What you are asked to do: Render the stretch from the line containing "Оценка качества генерации" through the line containing "VBench предлагает оценку" as a Markdown table with two columns, No. and Text. Each line gets its own row number, and blank lines are skipped.

Items from a collection:
Start of Block

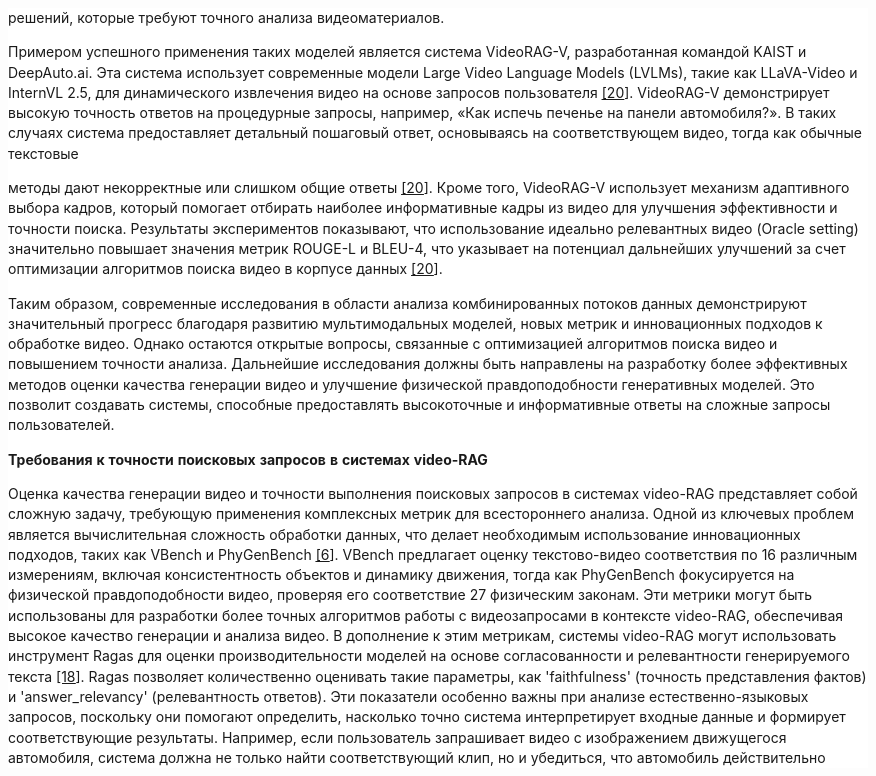 решений, которые требуют точного анализа видеоматериалов.

Примером успешного применения таких моделей является система VideoRAG-V,
разработанная командой KAIST и DeepAuto.ai. Эта система использует
современные модели Large Video Language Models (LVLMs), такие как
LLaVA-Video и InternVL 2.5, для динамического извлечения видео на основе
запросов пользователя
[<u>\[20</u>](https://arxiv.org/html/2501.05874v2)\]. VideoRAG-V
демонстрирует высокую точность ответов на процедурные запросы, например,
«Как испечь печенье на панели автомобиля?». В таких случаях система
предоставляет детальный пошаговый ответ, основываясь на соответствующем
видео, тогда как обычные текстовые

методы дают некорректные или слишком общие ответы
[<u>\[20</u>](https://arxiv.org/html/2501.05874v2)\]. Кроме того,
VideoRAG-V использует механизм адаптивного выбора кадров, который
помогает отбирать наиболее информативные кадры из видео для улучшения
эффективности и точности поиска. Результаты экспериментов показывают,
что использование идеально релевантных видео (Oracle setting)
значительно повышает значения метрик ROUGE-L и BLEU-4, что указывает на
потенциал дальнейших улучшений за счет оптимизации алгоритмов поиска
видео в корпусе данных
[<u>\[20</u>](https://arxiv.org/html/2501.05874v2)\].

Таким образом, современные исследования в области анализа
комбинированных потоков данных демонстрируют значительный прогресс
благодаря развитию мультимодальных моделей, новых метрик и инновационных
подходов к обработке видео. Однако остаются открытые вопросы, связанные
с оптимизацией алгоритмов поиска видео и повышением точности анализа.
Дальнейшие исследования должны быть направлены на разработку более
эффективных методов оценки качества генерации видео и улучшение
физической правдоподобности генеративных моделей. Это позволит создавать
системы, способные предоставлять высокоточные и информативные ответы на
сложные запросы пользователей.

**Требования** **к** **точности** **поисковых** **запросов** **в**
**системах** **video-RAG**

Оценка качества генерации видео и точности выполнения поисковых запросов
в системах video-RAG представляет собой сложную задачу, требующую
применения комплексных метрик для всестороннего анализа. Одной из
ключевых проблем является вычислительная сложность обработки данных, что
делает необходимым использование инновационных подходов, таких как
VBench и PhyGenBench
[<u>\[6</u>](https://yenchenlin.github.io/blog/2025/01/08/video-generation-models-explosion-2024/)\].
VBench предлагает оценку текстово-видео соответствия по 16 различным
измерениям, включая консистентность объектов и динамику движения, тогда
как PhyGenBench фокусируется на физической правдоподобности видео,
проверяя его соответствие 27 физическим законам. Эти метрики могут быть
использованы для разработки более точных алгоритмов работы с
видеозапросами в контексте video-RAG, обеспечивая высокое качество
генерации и анализа видео. В дополнение к этим метрикам, системы
video-RAG могут использовать инструмент Ragas для оценки
производительности моделей на основе согласованности и релевантности
генерируемого текста
[<u>\[18</u>](https://cloudsecurityalliance.org/blog/2023/11/22/mitigating-security-risks-in-retrieval-augmented-generation-rag-llm-applications)\].
Ragas позволяет количественно оценивать такие параметры, как
'faithfulness' (точность представления фактов) и 'answer_relevancy'
(релевантность ответов). Эти показатели особенно важны при анализе
естественно-языковых запросов, поскольку они помогают определить,
насколько точно система интерпретирует входные данные и формирует
соответствующие результаты. Например, если пользователь запрашивает
видео с изображением движущегося автомобиля, система должна не только
найти соответствующий клип, но и убедиться, что автомобиль действительно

End of Block

Answer to this task:
| No. | Text |
|---|---|
| 1 | Оценка качества генерации видео и точности выполнения поисковых запросов |
| 2 | в системах video-RAG представляет собой сложную задачу, требующую |
| 3 | применения комплексных метрик для всестороннего анализа. Одной из |
| 4 | ключевых проблем является вычислительная сложность обработки данных, что |
| 5 | делает необходимым использование инновационных подходов, таких как |
| 6 | VBench и PhyGenBench |
| 7 | [<u>\[6</u>](https://yenchenlin.github.io/blog/2025/01/08/video-generation-models-explosion-2024/)\]. |
| 8 | VBench предлагает оценку текстово-видео соответствия по 16 различным |